Lines in the listing below that include the word "Simone" need to be copied.

◇ ◇ ◇

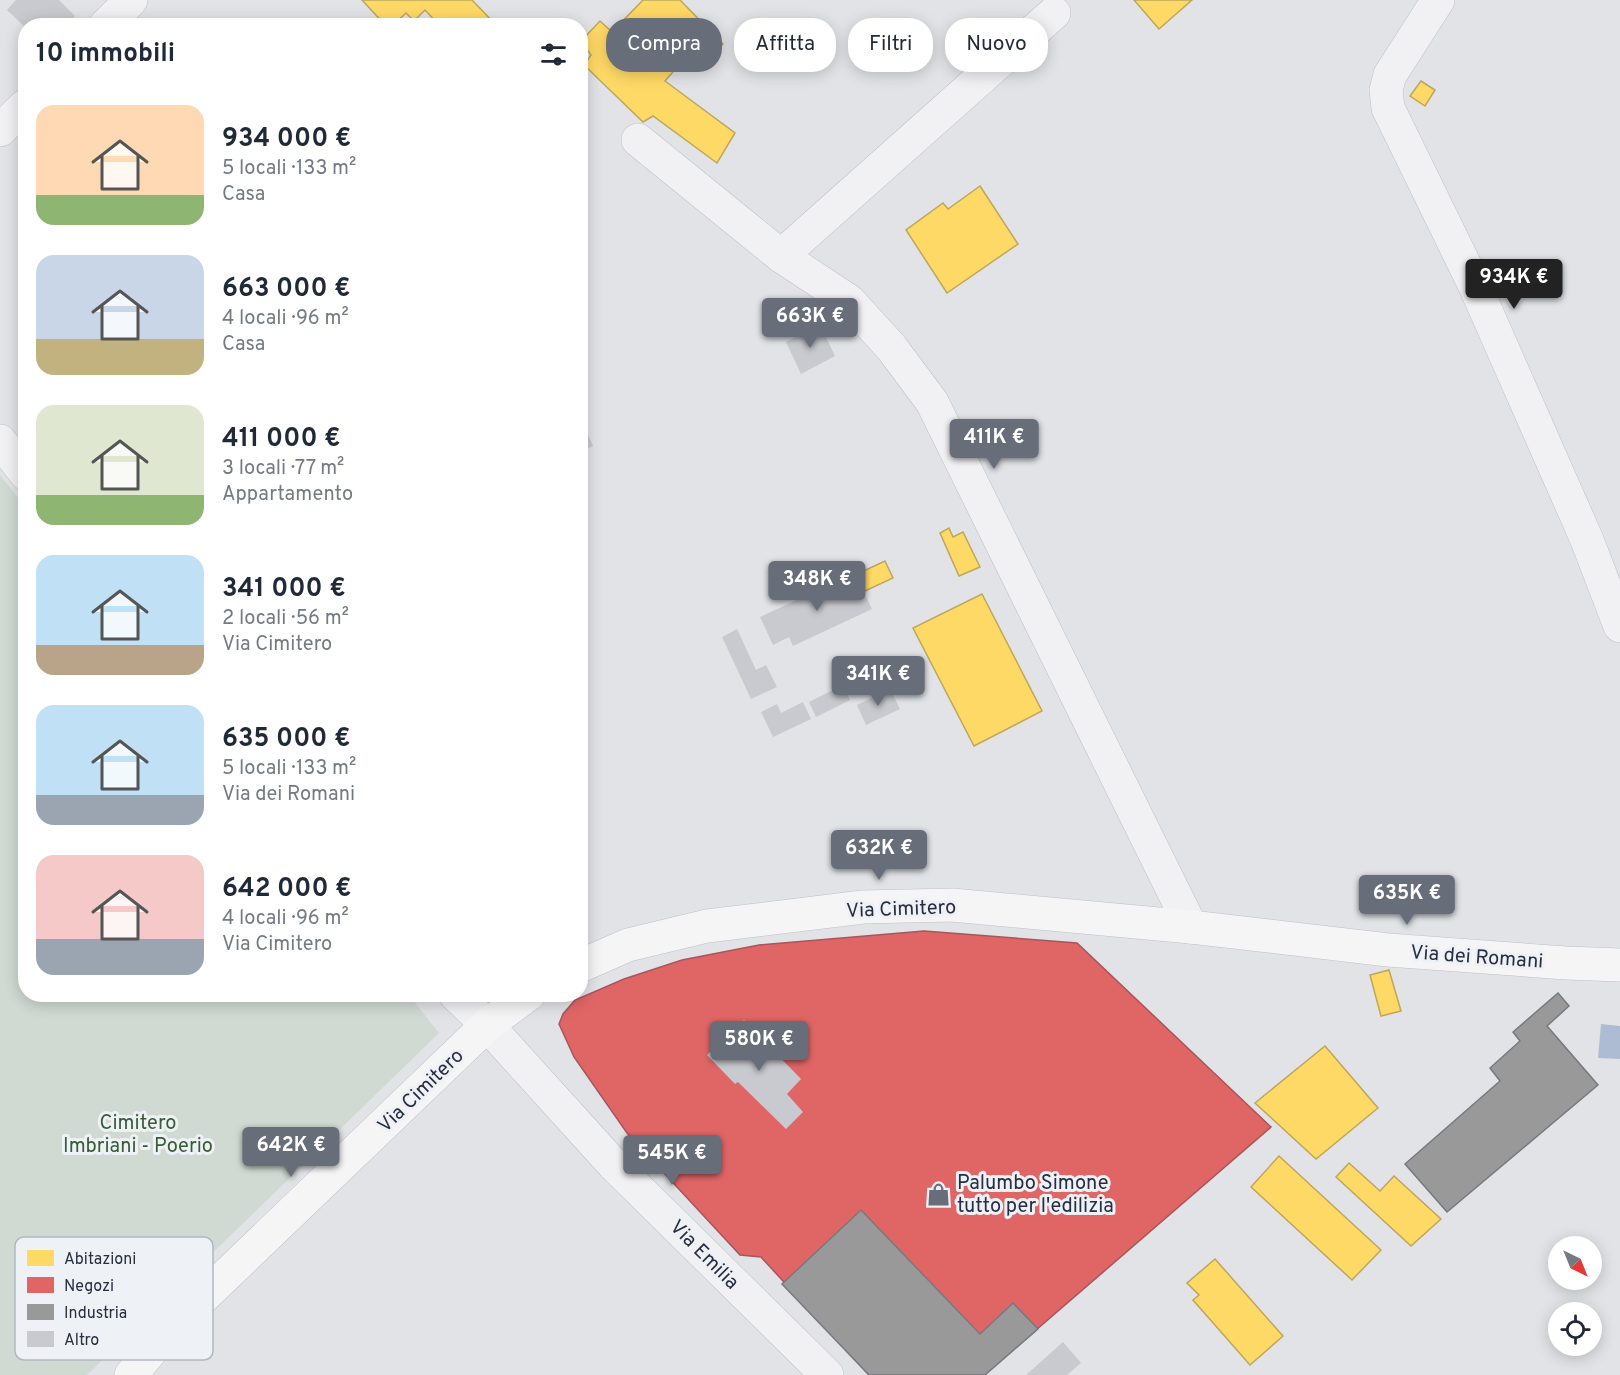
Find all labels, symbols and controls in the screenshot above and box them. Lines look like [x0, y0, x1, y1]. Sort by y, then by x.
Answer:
chip: Compra [606, 18, 722, 72]
chip: Affitta [734, 18, 836, 72]
chip: Filtri [848, 18, 933, 72]
chip: Nuovo [945, 18, 1048, 72]
text: 10 immobili [36, 38, 175, 71]
icon: filters [537, 38, 570, 71]
text: 934 000 € [222, 123, 351, 156]
icon: home [84, 129, 156, 201]
text: 5 locali · 133 m² [222, 156, 356, 182]
text: Casa [222, 182, 265, 208]
pin: 934K € [1465, 259, 1563, 310]
text: 934K € [1480, 265, 1549, 291]
text: 663 000 € [222, 273, 351, 306]
icon: home [84, 279, 156, 351]
pin: 663K € [761, 298, 859, 349]
text: 663K € [776, 304, 844, 330]
text: 4 locali · 96 m² [222, 306, 349, 332]
text: Casa [222, 332, 265, 358]
pin: 411K € [945, 419, 1043, 470]
text: 411 000 € [222, 423, 341, 456]
text: 411K € [964, 425, 1024, 451]
icon: home [84, 429, 156, 501]
text: 3 locali · 77 m² [222, 456, 344, 482]
text: Appartamento [222, 482, 353, 508]
pin: 348K € [768, 561, 866, 612]
text: 348K € [782, 567, 852, 593]
text: 341 000 € [222, 573, 346, 606]
icon: home [84, 579, 156, 651]
text: 2 locali · 56 m² [222, 606, 349, 632]
text: Via Cimitero [222, 632, 332, 658]
pin: 341K € [829, 656, 927, 707]
text: 341K € [846, 662, 910, 688]
text: 635 000 € [222, 723, 350, 756]
icon: home [84, 729, 156, 801]
text: 5 locali · 133 m² [222, 756, 356, 782]
text: Via dei Romani [222, 782, 355, 808]
pin: 632K € [830, 830, 928, 881]
text: 632K € [845, 836, 913, 862]
text: 642 000 € [222, 873, 352, 906]
pin: 635K € [1358, 875, 1456, 926]
icon: home [84, 879, 156, 951]
text: 635K € [1373, 881, 1441, 907]
street label: Via Cimitero [846, 895, 957, 925]
text: 4 locali · 96 m² [222, 906, 349, 932]
text: Via Cimitero [222, 932, 332, 958]
street label: Via dei Romani [1410, 940, 1544, 976]
pin: 580K € [710, 1021, 808, 1072]
text: 580K € [724, 1027, 794, 1053]
street label: Via Cimitero [373, 1044, 470, 1139]
park label: Cimitero Imbriani - Poerio [63, 1111, 213, 1160]
pin: 642K € [242, 1127, 340, 1178]
text: 642K € [256, 1133, 326, 1159]
pin: 545K € [623, 1135, 721, 1186]
text: 545K € [637, 1141, 707, 1167]
place label: Palumbo Simone tutto per l'edilizia [957, 1171, 1114, 1220]
shop icon: Palumbo Simone tutto per l'edilizia [926, 1181, 952, 1207]
street label: Via Emilia [663, 1215, 744, 1296]
north arrow [1548, 1236, 1602, 1290]
map controls [1548, 1236, 1602, 1356]
legend [15, 1237, 213, 1360]
text: Abitazioni [64, 1250, 136, 1270]
text: Negozi [64, 1277, 114, 1297]
button: locate [1548, 1302, 1602, 1356]
text: Industria [64, 1304, 127, 1324]
text: Altro [64, 1331, 99, 1351]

◇ ◇ ◇

■ Your response
place label: Palumbo Simone tutto per l'edilizia [957, 1171, 1114, 1220]
shop icon: Palumbo Simone tutto per l'edilizia [926, 1181, 952, 1207]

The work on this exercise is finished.